From AJP Taylor, Hitler was not fully at fault as he never wanted a general war. Hitler’s mentality was such that he aimed to gain by peaceful methods and to be victorious without waging a war. Indirectly, it was a folly on the side of the appeasers who gave in to his demands, and as a result should bear the responsibility for the outbreak of the war. Hitler was also a victim as he had never thought that Britain and France would stand up to him and declare war on Germany after he invaded Poland, given his previous successes from 1936 to 1939. In conclusion, the outbreak of the Second World War was a shared responsibility mainly between Hitler, Britain and France. The policy of appeasement which was intended by Britain and France to preserve peace was misread by Hitler as a weakness. The appeasers were partially responsible for causing the war as appeasement provided Hitler with a platform to increase his demands with each success he attained. Furthermore, they were inconsistent in their stand towards Hitler’s aggression. As the appeasers have been giving in to Hitler’s demands since 1936, Hitler assumed that they would do the same for his invasion of Poland.

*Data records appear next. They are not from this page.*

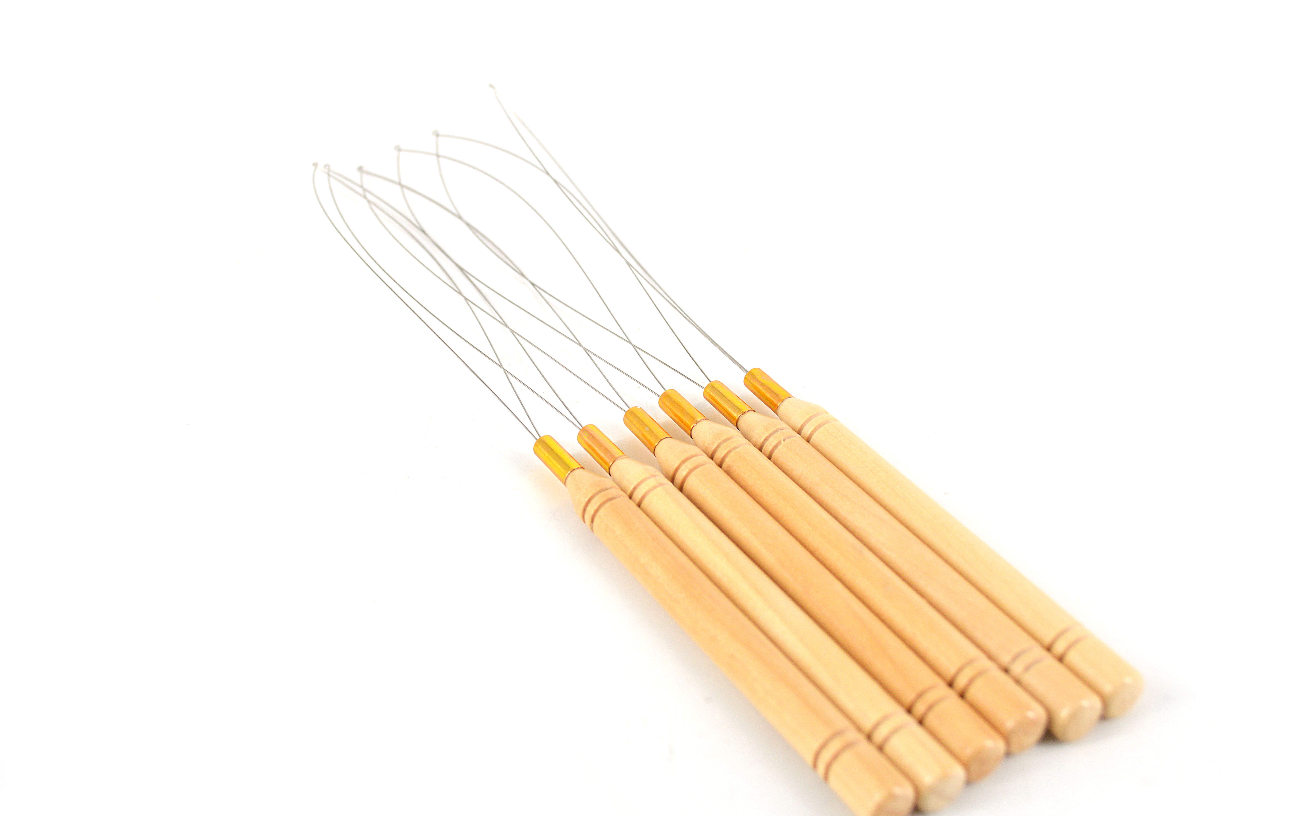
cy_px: 410
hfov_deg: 41.1
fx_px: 1744
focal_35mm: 49
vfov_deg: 26.3
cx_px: 654
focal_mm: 32
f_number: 6.3
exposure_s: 1/160
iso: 200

Unexpectedly, Britain and France declared war on Germany and this sparked off the war. Hitler himself was also partially at fault for causing the war as he misinterpreted the intentions of the appeasers and turned towards aggression. The other underlying factors such as the Versailles Settlement, the weakness of the League and the world economic crisis all played minor roles in the outbreak of the war. They were primarily responsible for creating a tense atmosphere in Europe but were too trivial to spark a war. The Nazi-Soviet non-aggression pact was also partially responsible as it provided the assurance Hitler needed in order to invade Poland without having to worry about a Soviet invasion. In short, the outbreak of the war was the result of a series of misunderstandings and miscalculations made by the respective leaders.